Osmanlı Devleti Birinci Dünya Savaşı’na ne zaman dâhil oldu?
Osmanlı Devleti, Alman Askerî Misyonunun İstanbul’a gelmesinden dokuz ay sonra, 2 Ağustos 1914’te Almanya ile bir ittifak anlaşması imzaladı; 2 Kasım 1914’de de Almanya’nın safında Birinci Dünya Savaşı’na dâhil oldu.
1918 itibarıyla Osmanlı Hava Kuvvetlerinde yer alan; uçak, pilot ve râsıd sayısı nedir?
1918 itibarıyla Osmanlı Hava Kuvvetlerinde 90 uçak, 81 pilot ve 58 râsıd bulunuyordu.
Birinci Dünya Savaşında kullanılan uçakların özellikleri nelerdir ve nerede kullanılmışlardır?

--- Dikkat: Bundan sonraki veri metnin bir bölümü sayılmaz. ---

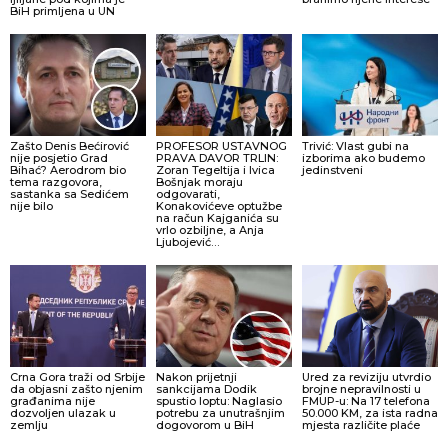
BiH primljena u UN
Zašto Denis Bećirović
PROFESOR USTAVNOG
Trivić: Vlast gubi na
nije posjetio Grad
PRAVA DAVOR TRLIN:
izborima ako budemo
Bihać? Aerodrom bio
Zoran Tegeltija i Ivica
jedinstveni
tema razgovora,
Bošnjak moraju
sastanka sa Sedićem
odgovarati,
nije bilo
Konakovićeve optužbe
na račun Kajganića su
vrlo ozbiljne, a Anja
Ljubojević…
Crna Gora traži od Srbije
Nakon prijetnji
Ured za reviziju utvrdio
da objasni zašto njenim
sankcijama Dodik
brojne nepravilnosti u
građanima nije
spustio loptu: Naglasio
FMUP-u: Na 17 telefona
dozvoljen ulazak u
potrebu za unutrašnjim
50.000 KM, za ista radna
zemlju
dogovorom u BiH
mjesta različite plaće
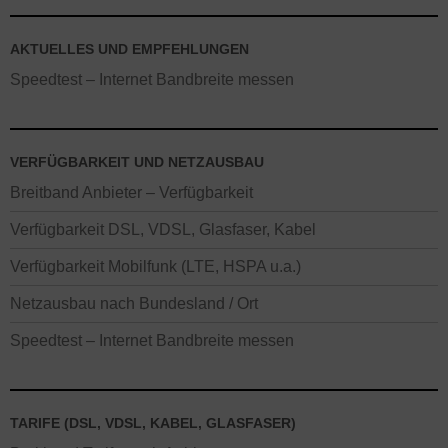
AKTUELLES UND EMPFEHLUNGEN
Speedtest – Internet Bandbreite messen
VERFÜGBARKEIT UND NETZAUSBAU
Breitband Anbieter – Verfügbarkeit
Verfügbarkeit DSL, VDSL, Glasfaser, Kabel
Verfügbarkeit Mobilfunk (LTE, HSPA u.a.)
Netzausbau nach Bundesland / Ort
Speedtest – Internet Bandbreite messen
TARIFE (DSL, VDSL, KABEL, GLASFASER)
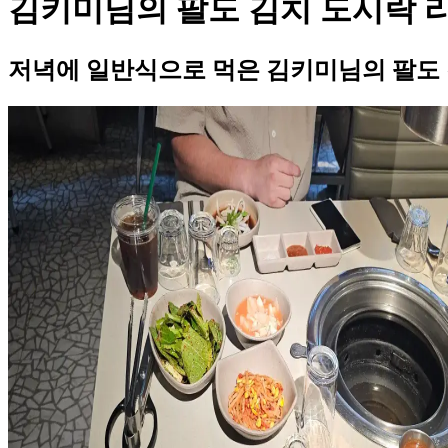
김키미님의 팔도 김치 도시락 
저녁에 일반식으로 먹은 김키미님의 팔도 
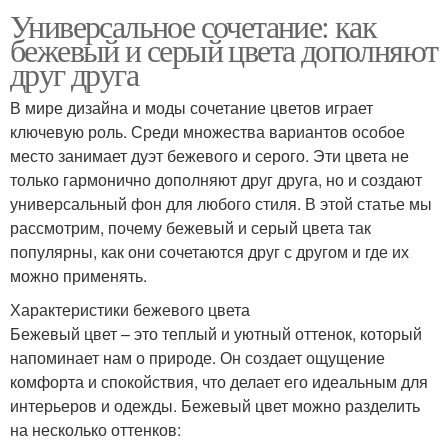
Универсальное сочетание: как
бежевый и серый цвета дополняют
друг друга
В мире дизайна и моды сочетание цветов играет
ключевую роль. Среди множества вариантов особое
место занимает дуэт бежевого и серого. Эти цвета не
только гармонично дополняют друг друга, но и создают
универсальный фон для любого стиля. В этой статье мы
рассмотрим, почему бежевый и серый цвета так
популярны, как они сочетаются друг с другом и где их
можно применять.
Характеристики бежевого цвета
Бежевый цвет – это теплый и уютный оттенок, который
напоминает нам о природе. Он создает ощущение
комфорта и спокойствия, что делает его идеальным для
интерьеров и одежды. Бежевый цвет можно разделить
на несколько оттенков:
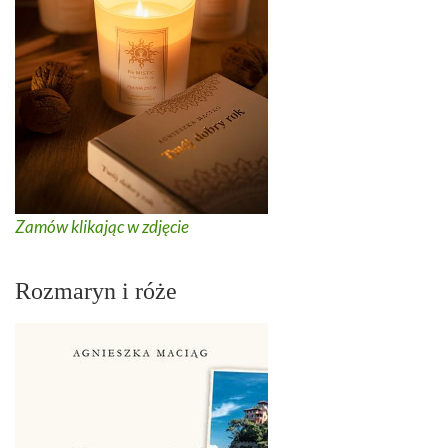
Zamów klikając w zdjęcie
Rozmaryn i róże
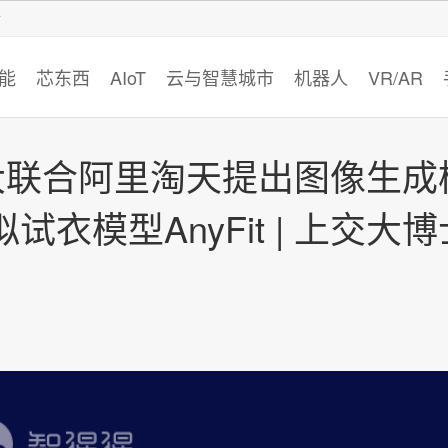
智猩猩
能
芯东西
AIoT
云与智慧城市
机器人
VR/AR
大联合阿里淘天提出图像生成
衣模型AnyFit | 上交大博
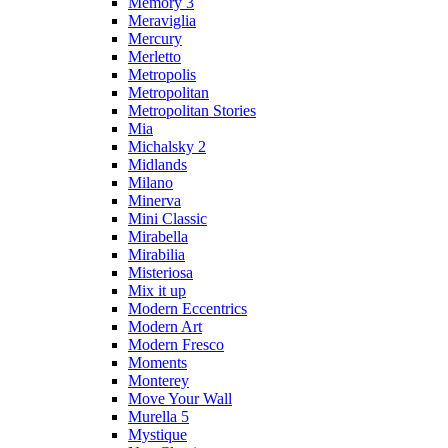
Memory 3
Meraviglia
Mercury
Merletto
Metropolis
Metropolitan
Metropolitan Stories
Mia
Michalsky 2
Midlands
Milano
Minerva
Mini Classic
Mirabella
Mirabilia
Misteriosa
Mix it up
Modern Eccentrics
Modern Art
Modern Fresco
Moments
Monterey
Move Your Wall
Murella 5
Mystique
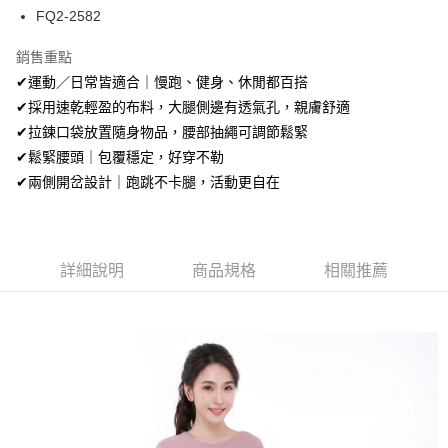
Apple Pay
FQ2-2582
街口支付
銷售重點
✔運動／日常皆適合｜慢跑、健身、休閒都百搭
悠遊付
✔採用速乾輕盈的布料，大腿側邊有透氣孔，親膚舒適
ATM付款
✔拉鍊口袋放置隨身物品，腰部抽繩可調節鬆緊
✔鬆緊腰頭｜包覆穩定，好穿不勒
運送方式
✔兩側開岔設計｜跑跳不卡腿，活動更自在
全家取貨付款
每筆NT$80，滿NT$699(含以上)免運費
付款後全家取貨
詳細說明
商品規格
相關推薦
每筆NT$80，滿NT$699(含以上)免運費
7-11取貨付款
每筆NT$80，滿NT$699(含以上)免運費
付款後7-11取貨
每筆NT$80，滿NT$699(含以上)免運費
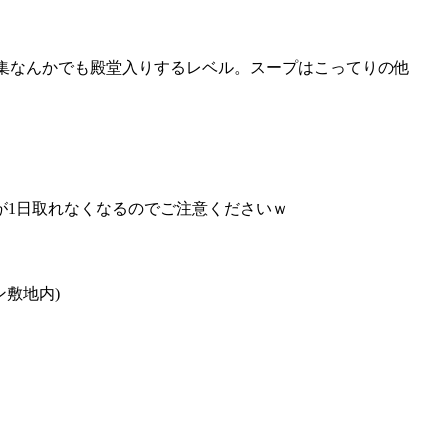
ン特集なんかでも殿堂入りするレベル。スープはこってりの他
が1日取れなくなるのでご注意くださいｗ
ン敷地内)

Birinci Dünya Savaşı’nda kullanılan uçaklar, gücü 80-130 beygir arasında değişen, hızı saatte 100 km’yi geçmeyen ve en fazla 3000 m’ye çıkabilen keşif, av ve deniz uçaklarıydı. Henüz bir savaş uçağı şekline girmemiş olan bu araçlar, başta Çanakkale Cephesi olmak üzere savaşın çeşitli harekâtlarında düşmanın kara ve deniz gücü hakkında bilgi toplamak amacıyla kullanıldı.